Tuesday, May 06, 2008

Who Cares More About Human Rights?

Nidra Poller took some heat in this space recently for her articles about the Olympic torch and protesters from the French Left. Below is her response to her critics.


“You criticize protest but don’t offer any alternative”
by Nidra Poller


I love debate, and I am pleased with the debate provoked by my article “Semi-righteous indignation snuffs out the Olympic flame”. The last comment I picked up on May 5th — You criticize protest but don’t offer any alternative — is a good place to begin this follow-up article, hand-crafted for Gates of Vienna.

Stephane DiaganaFirst, let me explain that my reference to those who condemn President Sarkozy for sending troops to Afghanistan while pressuring him to boycott the opening ceremony of the Beijing Olympics is not a distillation of varied and sundry examples, it is an indirect résumé of a serious debate between reputable intellectuals (“Ripostes,” moderated by Serge Moatti) broadcast on the serious Channel 5. In the first half hour they pronounced Afghanistan a lost cause and pushed for accommodation with the Taliban; in the second half hour they rallied to the Tibetan cause… reduced to a symbolic gesture at the Olympics. Not everyone on the panel agreed, but no one seemed to notice the contradiction between their disinterest in Afghan civil rights, replaced by a passion for Tibetan civil rights.

[Data records]
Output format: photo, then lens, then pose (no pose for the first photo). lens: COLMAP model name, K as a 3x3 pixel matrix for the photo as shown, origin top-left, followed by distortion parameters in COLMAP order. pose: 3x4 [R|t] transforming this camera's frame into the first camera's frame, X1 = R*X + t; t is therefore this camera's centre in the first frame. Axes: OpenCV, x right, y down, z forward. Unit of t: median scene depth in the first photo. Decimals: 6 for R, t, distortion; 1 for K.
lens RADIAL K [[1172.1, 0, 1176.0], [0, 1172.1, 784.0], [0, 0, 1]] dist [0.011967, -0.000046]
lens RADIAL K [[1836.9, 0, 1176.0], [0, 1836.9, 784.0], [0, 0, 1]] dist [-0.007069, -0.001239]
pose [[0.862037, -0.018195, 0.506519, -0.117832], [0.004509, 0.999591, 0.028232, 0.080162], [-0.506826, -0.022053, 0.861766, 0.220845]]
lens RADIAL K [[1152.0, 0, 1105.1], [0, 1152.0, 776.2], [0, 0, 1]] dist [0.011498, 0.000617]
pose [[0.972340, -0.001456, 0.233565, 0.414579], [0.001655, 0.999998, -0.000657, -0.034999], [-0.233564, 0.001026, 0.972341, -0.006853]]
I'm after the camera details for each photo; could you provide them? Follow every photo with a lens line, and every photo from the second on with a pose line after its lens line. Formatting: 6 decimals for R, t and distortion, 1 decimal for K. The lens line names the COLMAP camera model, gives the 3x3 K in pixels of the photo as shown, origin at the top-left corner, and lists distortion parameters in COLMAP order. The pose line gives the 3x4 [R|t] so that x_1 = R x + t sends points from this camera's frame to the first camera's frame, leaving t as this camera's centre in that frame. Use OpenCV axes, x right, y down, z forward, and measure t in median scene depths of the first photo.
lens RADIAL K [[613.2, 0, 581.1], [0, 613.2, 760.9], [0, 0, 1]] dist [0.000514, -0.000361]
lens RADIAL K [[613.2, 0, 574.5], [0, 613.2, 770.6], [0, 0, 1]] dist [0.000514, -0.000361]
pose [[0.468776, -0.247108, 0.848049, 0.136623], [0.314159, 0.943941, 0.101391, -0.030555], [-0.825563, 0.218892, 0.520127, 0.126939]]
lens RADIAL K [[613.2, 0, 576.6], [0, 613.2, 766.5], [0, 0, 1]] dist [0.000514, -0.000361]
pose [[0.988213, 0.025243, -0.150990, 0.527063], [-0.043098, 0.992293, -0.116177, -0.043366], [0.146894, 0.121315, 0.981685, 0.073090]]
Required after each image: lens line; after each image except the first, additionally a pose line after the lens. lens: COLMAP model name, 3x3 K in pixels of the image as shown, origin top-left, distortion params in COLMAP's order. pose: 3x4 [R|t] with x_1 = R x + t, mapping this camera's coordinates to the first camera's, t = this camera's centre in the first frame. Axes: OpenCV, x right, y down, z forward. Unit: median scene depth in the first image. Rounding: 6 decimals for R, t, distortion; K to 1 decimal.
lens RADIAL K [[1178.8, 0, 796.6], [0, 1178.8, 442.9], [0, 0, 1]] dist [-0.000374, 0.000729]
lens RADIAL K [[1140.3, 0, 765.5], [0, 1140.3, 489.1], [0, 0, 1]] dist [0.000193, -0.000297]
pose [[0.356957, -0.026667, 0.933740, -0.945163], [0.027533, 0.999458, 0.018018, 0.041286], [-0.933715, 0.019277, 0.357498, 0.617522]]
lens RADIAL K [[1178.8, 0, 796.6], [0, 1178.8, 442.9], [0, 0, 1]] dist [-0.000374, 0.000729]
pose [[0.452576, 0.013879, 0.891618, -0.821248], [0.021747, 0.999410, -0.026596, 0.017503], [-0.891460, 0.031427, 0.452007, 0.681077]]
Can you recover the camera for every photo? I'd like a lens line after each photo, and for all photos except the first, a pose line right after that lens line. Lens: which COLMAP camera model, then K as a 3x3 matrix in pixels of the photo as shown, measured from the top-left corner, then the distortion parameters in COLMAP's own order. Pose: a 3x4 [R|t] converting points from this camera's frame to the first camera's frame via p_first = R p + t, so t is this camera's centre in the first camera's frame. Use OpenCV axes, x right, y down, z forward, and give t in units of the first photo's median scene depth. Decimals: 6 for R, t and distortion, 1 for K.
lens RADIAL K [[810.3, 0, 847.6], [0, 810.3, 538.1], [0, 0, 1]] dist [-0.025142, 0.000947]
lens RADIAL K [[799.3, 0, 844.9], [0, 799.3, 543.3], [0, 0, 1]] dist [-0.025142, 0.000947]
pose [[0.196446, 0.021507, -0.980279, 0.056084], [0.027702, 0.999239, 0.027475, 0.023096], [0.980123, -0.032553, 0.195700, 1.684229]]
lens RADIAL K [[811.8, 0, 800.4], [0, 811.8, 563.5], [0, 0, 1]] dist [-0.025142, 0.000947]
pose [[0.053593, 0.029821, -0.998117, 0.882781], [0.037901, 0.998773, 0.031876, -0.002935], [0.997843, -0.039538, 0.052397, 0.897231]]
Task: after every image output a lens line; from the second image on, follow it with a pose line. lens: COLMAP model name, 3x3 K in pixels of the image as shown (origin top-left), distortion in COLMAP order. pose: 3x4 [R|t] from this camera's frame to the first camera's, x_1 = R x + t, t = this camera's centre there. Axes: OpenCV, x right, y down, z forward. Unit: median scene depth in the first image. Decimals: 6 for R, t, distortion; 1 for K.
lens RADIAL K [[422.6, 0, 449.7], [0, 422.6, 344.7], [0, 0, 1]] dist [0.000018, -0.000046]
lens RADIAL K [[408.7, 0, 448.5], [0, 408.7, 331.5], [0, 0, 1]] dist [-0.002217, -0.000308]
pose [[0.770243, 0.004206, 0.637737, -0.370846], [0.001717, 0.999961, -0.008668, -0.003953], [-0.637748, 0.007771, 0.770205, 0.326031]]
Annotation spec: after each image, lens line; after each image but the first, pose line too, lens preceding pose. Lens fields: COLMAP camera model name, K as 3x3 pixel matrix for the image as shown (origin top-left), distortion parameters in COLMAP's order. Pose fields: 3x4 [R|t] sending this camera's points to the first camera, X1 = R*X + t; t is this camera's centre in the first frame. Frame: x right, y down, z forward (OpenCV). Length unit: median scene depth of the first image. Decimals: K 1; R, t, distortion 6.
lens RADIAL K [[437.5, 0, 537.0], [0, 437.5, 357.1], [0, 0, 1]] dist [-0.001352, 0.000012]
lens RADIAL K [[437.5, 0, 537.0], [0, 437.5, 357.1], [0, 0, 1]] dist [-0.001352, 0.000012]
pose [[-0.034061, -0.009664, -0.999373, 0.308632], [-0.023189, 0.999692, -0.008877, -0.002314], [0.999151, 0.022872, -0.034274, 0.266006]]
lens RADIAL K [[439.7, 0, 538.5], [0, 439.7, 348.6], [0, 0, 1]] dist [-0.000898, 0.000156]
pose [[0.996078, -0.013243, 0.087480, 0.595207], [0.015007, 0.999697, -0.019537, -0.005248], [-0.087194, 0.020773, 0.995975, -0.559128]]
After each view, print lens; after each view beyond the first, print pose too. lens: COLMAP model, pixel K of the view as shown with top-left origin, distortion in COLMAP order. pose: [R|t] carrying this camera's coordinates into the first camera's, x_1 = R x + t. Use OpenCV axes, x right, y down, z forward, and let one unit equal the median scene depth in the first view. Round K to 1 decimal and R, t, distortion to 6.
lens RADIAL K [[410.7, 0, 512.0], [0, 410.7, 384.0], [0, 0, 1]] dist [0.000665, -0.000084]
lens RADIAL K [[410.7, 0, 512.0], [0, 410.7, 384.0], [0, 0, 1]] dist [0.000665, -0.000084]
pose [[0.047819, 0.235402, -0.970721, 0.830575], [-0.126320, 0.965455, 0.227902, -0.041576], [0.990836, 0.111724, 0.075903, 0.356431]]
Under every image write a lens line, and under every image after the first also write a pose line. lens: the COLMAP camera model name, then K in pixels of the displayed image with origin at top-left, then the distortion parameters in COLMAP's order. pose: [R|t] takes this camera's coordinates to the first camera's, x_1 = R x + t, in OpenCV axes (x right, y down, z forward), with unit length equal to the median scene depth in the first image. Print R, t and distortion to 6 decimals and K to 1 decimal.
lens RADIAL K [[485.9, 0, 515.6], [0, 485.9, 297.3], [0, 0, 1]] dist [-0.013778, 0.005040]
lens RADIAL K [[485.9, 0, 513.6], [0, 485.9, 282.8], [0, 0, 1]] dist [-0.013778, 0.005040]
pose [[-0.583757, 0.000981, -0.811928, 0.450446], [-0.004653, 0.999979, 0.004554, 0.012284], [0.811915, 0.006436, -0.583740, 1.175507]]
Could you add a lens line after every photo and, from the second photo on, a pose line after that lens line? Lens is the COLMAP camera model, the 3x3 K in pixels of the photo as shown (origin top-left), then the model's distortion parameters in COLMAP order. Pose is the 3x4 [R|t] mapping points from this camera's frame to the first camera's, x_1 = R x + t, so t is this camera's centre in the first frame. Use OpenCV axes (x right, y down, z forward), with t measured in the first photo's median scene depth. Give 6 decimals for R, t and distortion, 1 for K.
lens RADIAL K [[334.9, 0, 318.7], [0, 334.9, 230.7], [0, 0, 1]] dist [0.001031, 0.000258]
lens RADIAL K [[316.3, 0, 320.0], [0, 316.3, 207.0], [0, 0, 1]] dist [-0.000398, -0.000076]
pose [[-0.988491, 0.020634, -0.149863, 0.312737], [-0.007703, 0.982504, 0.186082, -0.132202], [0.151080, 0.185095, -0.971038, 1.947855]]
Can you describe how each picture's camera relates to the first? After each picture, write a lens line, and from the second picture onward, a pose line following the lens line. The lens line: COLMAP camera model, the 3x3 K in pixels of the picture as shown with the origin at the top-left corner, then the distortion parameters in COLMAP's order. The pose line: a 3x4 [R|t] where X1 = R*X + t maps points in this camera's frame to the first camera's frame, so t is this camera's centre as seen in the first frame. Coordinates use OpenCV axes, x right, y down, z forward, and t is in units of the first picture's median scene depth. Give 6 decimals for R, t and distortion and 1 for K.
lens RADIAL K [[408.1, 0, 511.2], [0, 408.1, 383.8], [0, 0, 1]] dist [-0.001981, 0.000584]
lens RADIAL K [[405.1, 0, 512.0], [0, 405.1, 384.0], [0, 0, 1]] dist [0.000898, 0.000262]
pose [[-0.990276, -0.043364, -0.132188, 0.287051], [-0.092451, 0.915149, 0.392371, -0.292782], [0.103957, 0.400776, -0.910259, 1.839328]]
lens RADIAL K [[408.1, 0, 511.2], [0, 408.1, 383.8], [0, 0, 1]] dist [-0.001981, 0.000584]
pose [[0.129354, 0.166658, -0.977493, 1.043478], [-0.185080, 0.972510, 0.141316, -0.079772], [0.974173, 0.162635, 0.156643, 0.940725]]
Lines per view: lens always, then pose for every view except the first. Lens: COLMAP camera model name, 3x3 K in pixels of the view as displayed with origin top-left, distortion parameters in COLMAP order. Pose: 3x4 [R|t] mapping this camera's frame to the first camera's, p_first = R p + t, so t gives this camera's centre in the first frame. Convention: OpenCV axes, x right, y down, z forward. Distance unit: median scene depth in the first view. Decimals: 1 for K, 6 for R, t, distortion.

=== Work required ===
Extract from the article the stretch from "Nidra Poller took" through "Gates of Vienna.". Draw solely on the article, not on the rows.

=== Answer for this exercise ===
Nidra Poller took some heat in this space recently for her articles about the Olympic torch and protesters from the French Left. Below is her response to her critics.


“You criticize protest but don’t offer any alternative”
by Nidra Poller


I love debate, and I am pleased with the debate provoked by my article “Semi-righteous indignation snuffs out the Olympic flame”. The last comment I picked up on May 5th — You criticize protest but don’t offer any alternative — is a good place to begin this follow-up article, hand-crafted for Gates of Vienna.